What we gained from this research is that it takes more than one study to verify the accuracy of a claim. But, what we took away from the media hype around the results were,that early preparation for puberty and maturity can have lasting and hopefully, positive and profound impact.
While we’re not in a position to support or deny the validity of this research (not having medical or research degrees), we do agree with the premise that additional support for our young daughters can be of benefit. The support need not exclusively come in the form of structured or medical support programs, rather, more open dialogue between parents and their children–at earlier ages. We champion the theory that major life milestones should be celebrated. How they are celebrated depends on a family’s culture, social circle and comfort level.
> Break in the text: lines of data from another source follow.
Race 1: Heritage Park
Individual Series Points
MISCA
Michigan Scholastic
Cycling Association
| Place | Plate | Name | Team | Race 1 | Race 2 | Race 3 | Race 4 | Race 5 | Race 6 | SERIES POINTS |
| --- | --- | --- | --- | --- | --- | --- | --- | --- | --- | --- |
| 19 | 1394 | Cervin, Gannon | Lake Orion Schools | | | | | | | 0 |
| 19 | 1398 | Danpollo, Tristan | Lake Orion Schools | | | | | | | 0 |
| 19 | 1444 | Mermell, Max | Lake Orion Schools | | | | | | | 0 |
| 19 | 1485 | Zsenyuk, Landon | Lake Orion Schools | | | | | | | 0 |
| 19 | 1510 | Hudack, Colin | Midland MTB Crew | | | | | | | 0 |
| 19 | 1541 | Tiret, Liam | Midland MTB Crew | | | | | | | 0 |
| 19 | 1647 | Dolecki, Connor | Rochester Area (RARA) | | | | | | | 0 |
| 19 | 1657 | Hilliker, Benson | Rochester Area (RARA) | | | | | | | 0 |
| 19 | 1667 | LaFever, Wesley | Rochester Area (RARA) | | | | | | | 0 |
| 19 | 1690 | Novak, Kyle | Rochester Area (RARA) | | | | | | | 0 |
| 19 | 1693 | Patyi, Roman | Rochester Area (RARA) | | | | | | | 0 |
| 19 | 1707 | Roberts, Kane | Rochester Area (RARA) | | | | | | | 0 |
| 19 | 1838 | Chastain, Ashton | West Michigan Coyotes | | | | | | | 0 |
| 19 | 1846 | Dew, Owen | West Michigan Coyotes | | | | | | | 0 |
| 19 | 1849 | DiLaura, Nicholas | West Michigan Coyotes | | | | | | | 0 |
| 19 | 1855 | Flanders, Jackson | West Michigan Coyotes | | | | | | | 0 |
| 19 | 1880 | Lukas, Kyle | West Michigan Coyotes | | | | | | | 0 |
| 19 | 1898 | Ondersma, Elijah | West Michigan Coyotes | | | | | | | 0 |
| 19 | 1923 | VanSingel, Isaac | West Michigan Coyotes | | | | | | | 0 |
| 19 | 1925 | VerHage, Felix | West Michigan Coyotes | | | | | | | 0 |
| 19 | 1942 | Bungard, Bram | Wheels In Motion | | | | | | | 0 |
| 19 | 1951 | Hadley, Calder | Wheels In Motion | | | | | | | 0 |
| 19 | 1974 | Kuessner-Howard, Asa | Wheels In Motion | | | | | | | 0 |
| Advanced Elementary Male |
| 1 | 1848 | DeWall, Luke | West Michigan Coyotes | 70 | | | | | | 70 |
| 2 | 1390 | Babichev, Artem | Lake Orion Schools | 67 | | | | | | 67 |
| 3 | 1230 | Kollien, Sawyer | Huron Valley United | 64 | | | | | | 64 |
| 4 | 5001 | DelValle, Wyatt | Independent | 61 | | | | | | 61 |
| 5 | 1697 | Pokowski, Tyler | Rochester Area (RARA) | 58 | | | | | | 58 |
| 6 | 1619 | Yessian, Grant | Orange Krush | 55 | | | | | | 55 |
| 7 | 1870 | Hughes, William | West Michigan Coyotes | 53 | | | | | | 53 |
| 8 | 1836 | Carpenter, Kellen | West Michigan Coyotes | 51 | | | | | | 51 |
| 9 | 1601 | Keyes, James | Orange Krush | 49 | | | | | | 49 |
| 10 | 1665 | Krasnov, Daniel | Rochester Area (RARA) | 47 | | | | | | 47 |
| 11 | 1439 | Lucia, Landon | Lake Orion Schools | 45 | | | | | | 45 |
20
More importantly, we promote open communication, early presentation of critical information on puberty, and as a part of our mission, encourage all parents to confidently and positively address life milestones in a celebratory manner. The onset of menses is one of those milestones.
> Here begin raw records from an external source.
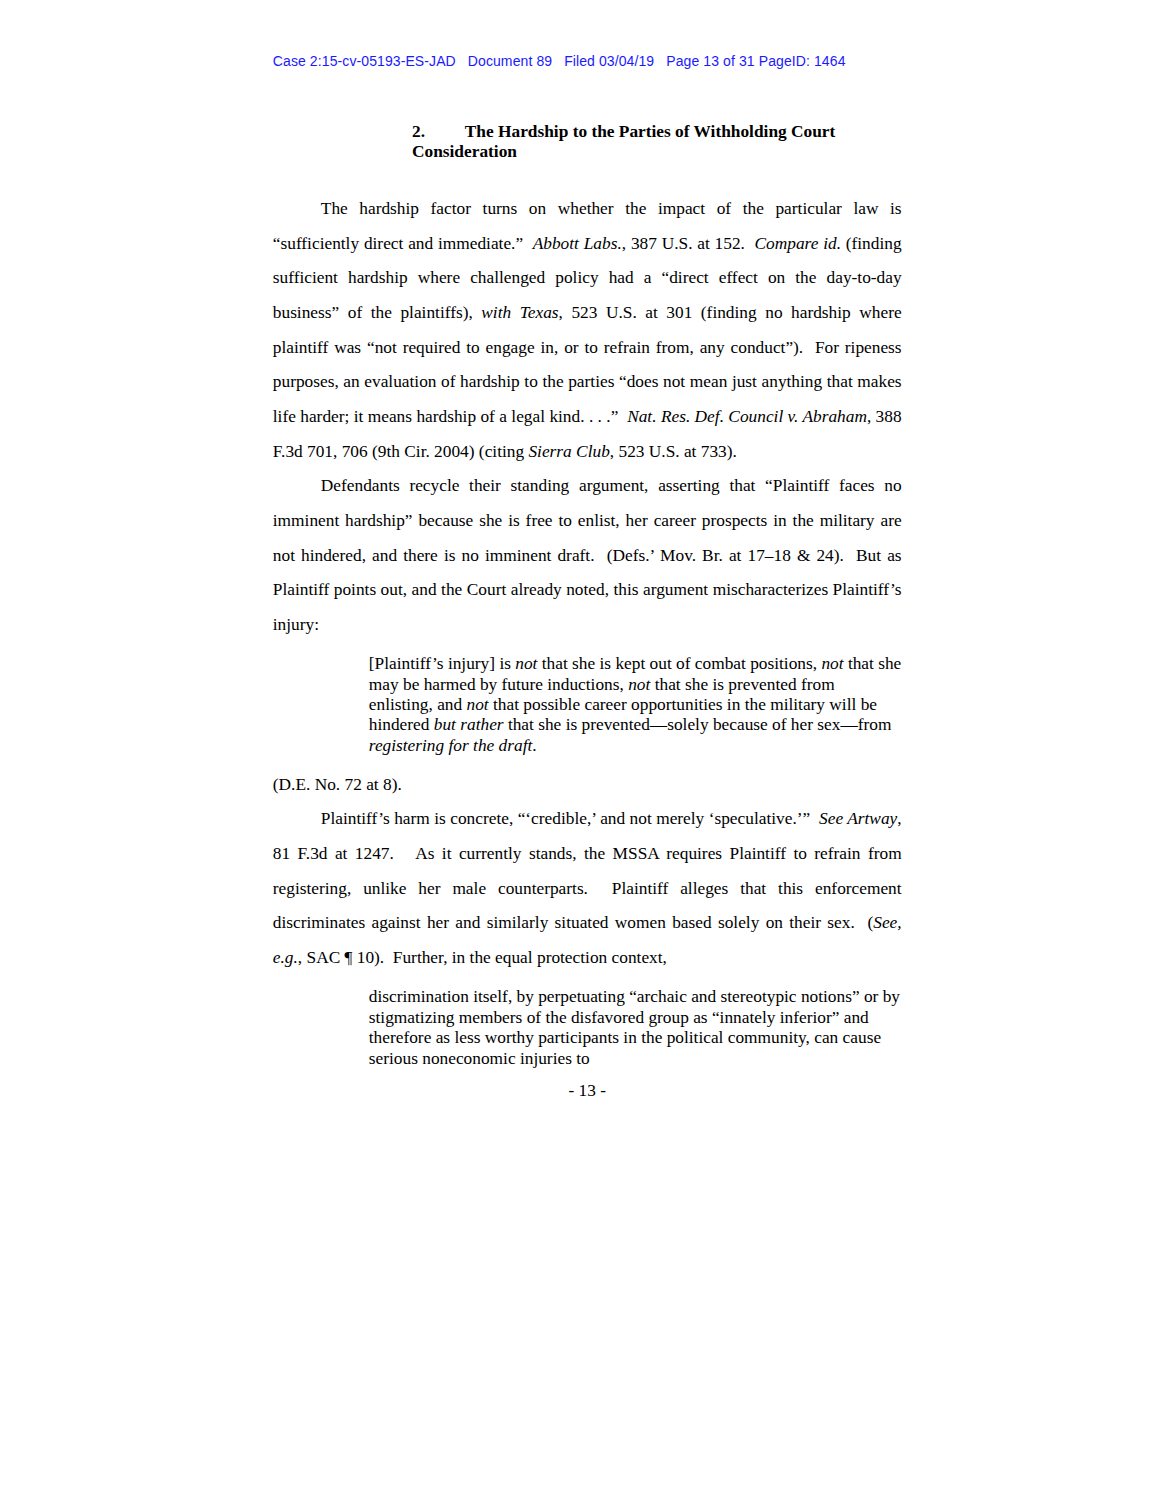Case 2:15-cv-05193-ES-JAD Document 89 Filed 03/04/19 Page 13 of 31 PageID: 1464
2. The Hardship to the Parties of Withholding Court Consideration
The hardship factor turns on whether the impact of the particular law is “sufficiently direct and immediate.” Abbott Labs., 387 U.S. at 152. Compare id. (finding sufficient hardship where challenged policy had a “direct effect on the day-to-day business” of the plaintiffs), with Texas, 523 U.S. at 301 (finding no hardship where plaintiff was “not required to engage in, or to refrain from, any conduct”). For ripeness purposes, an evaluation of hardship to the parties “does not mean just anything that makes life harder; it means hardship of a legal kind. . . .” Nat. Res. Def. Council v. Abraham, 388 F.3d 701, 706 (9th Cir. 2004) (citing Sierra Club, 523 U.S. at 733).
Defendants recycle their standing argument, asserting that “Plaintiff faces no imminent hardship” because she is free to enlist, her career prospects in the military are not hindered, and there is no imminent draft. (Defs.’ Mov. Br. at 17–18 & 24). But as Plaintiff points out, and the Court already noted, this argument mischaracterizes Plaintiff’s injury:
[Plaintiff’s injury] is not that she is kept out of combat positions, not that she may be harmed by future inductions, not that she is prevented from enlisting, and not that possible career opportunities in the military will be hindered but rather that she is prevented—solely because of her sex—from registering for the draft.
(D.E. No. 72 at 8).
Plaintiff’s harm is concrete, “‘credible,’ and not merely ‘speculative.’” See Artway, 81 F.3d at 1247. As it currently stands, the MSSA requires Plaintiff to refrain from registering, unlike her male counterparts. Plaintiff alleges that this enforcement discriminates against her and similarly situated women based solely on their sex. (See, e.g., SAC ¶ 10). Further, in the equal protection context,
discrimination itself, by perpetuating “archaic and stereotypic notions” or by stigmatizing members of the disfavored group as “innately inferior” and therefore as less worthy participants in the political community, can cause serious noneconomic injuries to
- 13 -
Conclusion: We concur with this research in that it suggests preparedness at earlier ages and support for our daughters at a very critical juncture in their lives–the onset of menses.
A summary of the press announcement is below:
Research examined the link between the onset of menses and depressive symptoms in a sample of more than 2,100 girls who took part in a long-term study known as the Avon Longitudinal Study of Parents and Children (ALSPAC).The mean age at which the girls in the study group started menstruating was 12 years and 6 months. They found that girls who started their periods early (before the age of 11.5 years) had the highest levels of depressive symptoms at ages 13 and 14. Girls who started their periods later (after the age of 13.5 years) had the lowest levels of depressive symptoms.”
Lead researcher Dr Carol Joinson, Lecturer in the School of Social and Community Medicine at Bristol University, said: “ The transition into puberty is a critical developmental period, associated with many biological, cognitive and social changes. These can include increased conflict with parents, the development of romantic relationships, changes in body image and fluctuating hormone levels. These changes may have a more negative impact on girls who mature at an early age than those who mature later. Early maturing girls may feel isolated, and faced with demands which they are not emotionally prepared for.”